* Text excerpt
------

Quantized Space part 2: the Big Bang

In part 1 of this series I asked the questions
So what would be the behavior of the universe if space was in fact quantized? How would it differ from a universe in which the three dimensions of space were a continuum?
and then proceeded to describe a single quantum of space, a minimal volume. In particular, I asserted that there is no such thing as a singularity: there is a maximum energy that can fit in a minimal volume. I further postulated that these quanta of space are exclusionary: no two quanta of space could occupy the same volume.

These quanta of space would not be reacting to the whole universe.  Each quanta of space would only interact with its immediate neighbors.  In three dimensions of space, each could have a maximum of twelve immediate neighbors - but only if they are packed together as tightly as possible.  In that special case, these quanta of space would be lined up in neat rows familiar to anyone who has seen a stack of oranges or cannonballs.

------

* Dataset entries

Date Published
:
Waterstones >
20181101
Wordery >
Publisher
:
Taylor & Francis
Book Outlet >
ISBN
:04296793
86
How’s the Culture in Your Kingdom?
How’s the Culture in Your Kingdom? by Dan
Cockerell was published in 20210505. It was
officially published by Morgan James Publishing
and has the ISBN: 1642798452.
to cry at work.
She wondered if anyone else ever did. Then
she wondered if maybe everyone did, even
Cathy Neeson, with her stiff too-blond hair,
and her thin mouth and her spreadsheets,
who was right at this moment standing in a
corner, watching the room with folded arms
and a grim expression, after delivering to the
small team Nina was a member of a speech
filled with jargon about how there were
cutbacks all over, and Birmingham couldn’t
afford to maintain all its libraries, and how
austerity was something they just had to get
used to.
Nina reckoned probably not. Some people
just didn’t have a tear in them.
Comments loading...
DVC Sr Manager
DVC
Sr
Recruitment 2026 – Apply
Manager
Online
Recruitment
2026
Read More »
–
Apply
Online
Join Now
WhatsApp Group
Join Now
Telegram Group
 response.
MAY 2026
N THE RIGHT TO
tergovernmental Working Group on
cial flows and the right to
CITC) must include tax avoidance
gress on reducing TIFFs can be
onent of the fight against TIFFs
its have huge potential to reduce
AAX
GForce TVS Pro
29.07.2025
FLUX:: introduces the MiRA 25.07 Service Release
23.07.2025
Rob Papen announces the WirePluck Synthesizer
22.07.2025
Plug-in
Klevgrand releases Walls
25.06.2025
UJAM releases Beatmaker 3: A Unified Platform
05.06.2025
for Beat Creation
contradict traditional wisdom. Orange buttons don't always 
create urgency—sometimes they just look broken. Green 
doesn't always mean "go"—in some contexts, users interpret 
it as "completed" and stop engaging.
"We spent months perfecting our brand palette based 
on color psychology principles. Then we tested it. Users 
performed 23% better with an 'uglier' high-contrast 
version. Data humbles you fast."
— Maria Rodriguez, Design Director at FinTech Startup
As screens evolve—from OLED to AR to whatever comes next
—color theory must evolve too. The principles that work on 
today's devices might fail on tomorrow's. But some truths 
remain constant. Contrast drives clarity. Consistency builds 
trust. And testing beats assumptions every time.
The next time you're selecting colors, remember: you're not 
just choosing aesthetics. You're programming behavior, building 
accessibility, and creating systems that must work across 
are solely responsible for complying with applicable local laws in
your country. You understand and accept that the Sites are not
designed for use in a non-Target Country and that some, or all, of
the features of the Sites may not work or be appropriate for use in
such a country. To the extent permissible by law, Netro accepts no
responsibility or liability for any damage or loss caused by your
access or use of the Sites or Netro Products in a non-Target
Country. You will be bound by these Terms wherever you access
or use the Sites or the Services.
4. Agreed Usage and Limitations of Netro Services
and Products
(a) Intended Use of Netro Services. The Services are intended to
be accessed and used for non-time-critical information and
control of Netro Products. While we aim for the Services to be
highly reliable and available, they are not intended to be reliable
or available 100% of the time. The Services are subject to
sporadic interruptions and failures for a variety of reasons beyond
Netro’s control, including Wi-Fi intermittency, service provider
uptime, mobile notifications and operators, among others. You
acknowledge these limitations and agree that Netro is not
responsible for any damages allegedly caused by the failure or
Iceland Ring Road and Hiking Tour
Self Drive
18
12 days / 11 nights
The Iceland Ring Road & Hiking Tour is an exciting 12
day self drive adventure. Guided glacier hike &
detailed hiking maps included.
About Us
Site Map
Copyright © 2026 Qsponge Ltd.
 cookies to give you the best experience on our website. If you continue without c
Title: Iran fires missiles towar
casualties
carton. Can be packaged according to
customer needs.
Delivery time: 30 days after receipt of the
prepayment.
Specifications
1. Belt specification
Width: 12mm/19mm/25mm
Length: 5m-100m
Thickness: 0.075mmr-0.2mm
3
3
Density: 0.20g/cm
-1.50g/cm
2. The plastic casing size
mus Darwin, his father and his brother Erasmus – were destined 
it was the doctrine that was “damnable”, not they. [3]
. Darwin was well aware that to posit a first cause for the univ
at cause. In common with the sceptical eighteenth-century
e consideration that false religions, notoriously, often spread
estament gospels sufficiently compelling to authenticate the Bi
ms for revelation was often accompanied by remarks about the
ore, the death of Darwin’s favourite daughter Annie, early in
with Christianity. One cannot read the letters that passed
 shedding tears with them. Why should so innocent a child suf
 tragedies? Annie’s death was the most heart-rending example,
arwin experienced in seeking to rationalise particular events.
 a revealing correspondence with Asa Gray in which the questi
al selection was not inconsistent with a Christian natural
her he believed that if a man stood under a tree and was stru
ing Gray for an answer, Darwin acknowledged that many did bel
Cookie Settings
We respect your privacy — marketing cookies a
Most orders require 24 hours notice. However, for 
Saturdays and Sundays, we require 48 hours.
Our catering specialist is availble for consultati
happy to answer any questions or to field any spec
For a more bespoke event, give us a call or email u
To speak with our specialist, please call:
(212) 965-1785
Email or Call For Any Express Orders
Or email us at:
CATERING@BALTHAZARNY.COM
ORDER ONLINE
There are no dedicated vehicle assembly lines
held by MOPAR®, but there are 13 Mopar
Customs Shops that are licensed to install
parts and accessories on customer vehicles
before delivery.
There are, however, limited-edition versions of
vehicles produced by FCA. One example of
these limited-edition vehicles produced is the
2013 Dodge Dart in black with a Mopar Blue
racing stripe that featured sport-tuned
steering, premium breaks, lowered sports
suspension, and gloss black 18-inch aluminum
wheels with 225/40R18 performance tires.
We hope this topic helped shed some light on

------

* What to work on
[1] Please decide whether each statement below agrees with the quantized space text, answering yes or no and quoting the words from the text that settle it. (a) Each quantum of space reacts to the whole universe. (b) The text claims that singularities exist. (c) A quantum of space can have twelve immediate neighbors only when the quanta are packed as tightly as possible.
[2] Continue the quantized space text from the point where it stops.
These rows come from a separate source.

* Answers for the tasks
[1]
(a) No: "These quanta of space would not be reacting to the whole universe."
(b) No: "there is no such thing as a singularity"
(c) Yes: "each could have a maximum of twelve immediate neighbors - but only if they are packed together as tightly as possible"

[2]
Before I go further: I keep using the phrase "quanta of space" over and over.  I want to include the term "space" to differentiate it from the word "spacetime", which I will cover later.  However, "quanta of space", while accurate, is unwieldy to write (and read) over and over.  Therefore I will substitute another term which means the same thing, and use iota instead henceforth.  The plural of iota is iotas.

This fully-packed arrangement of iotas is very low entropy.  If any one iota is even just slightly out of place, the arrangement loses symmetry, and several iotas will have eleven neighbors instead of twelve.

In a fully packed arrangement, the volume of space inside the iotas accounts for just under 75% of the total volume.  In this arrangement, each iota is constrained in place by its neighbors.  Less-full packings of spheres which still constrain each sphere in all directions can cover as little as 65% of the available volume.


These less-full arrangements are also low-entropy in a different way than the fully-packed arrangement.  In the less-full arrangement, if one iota is even slightly out of place, then that can open up enough contiguous volume that a new iota can fit inside the pack.

So to the properties of a single iota that I outlined above, add this new postulate: if enough contiguous volume becomes available between iotas for one Planck time, a new iota will be incorporated into the universe at that location.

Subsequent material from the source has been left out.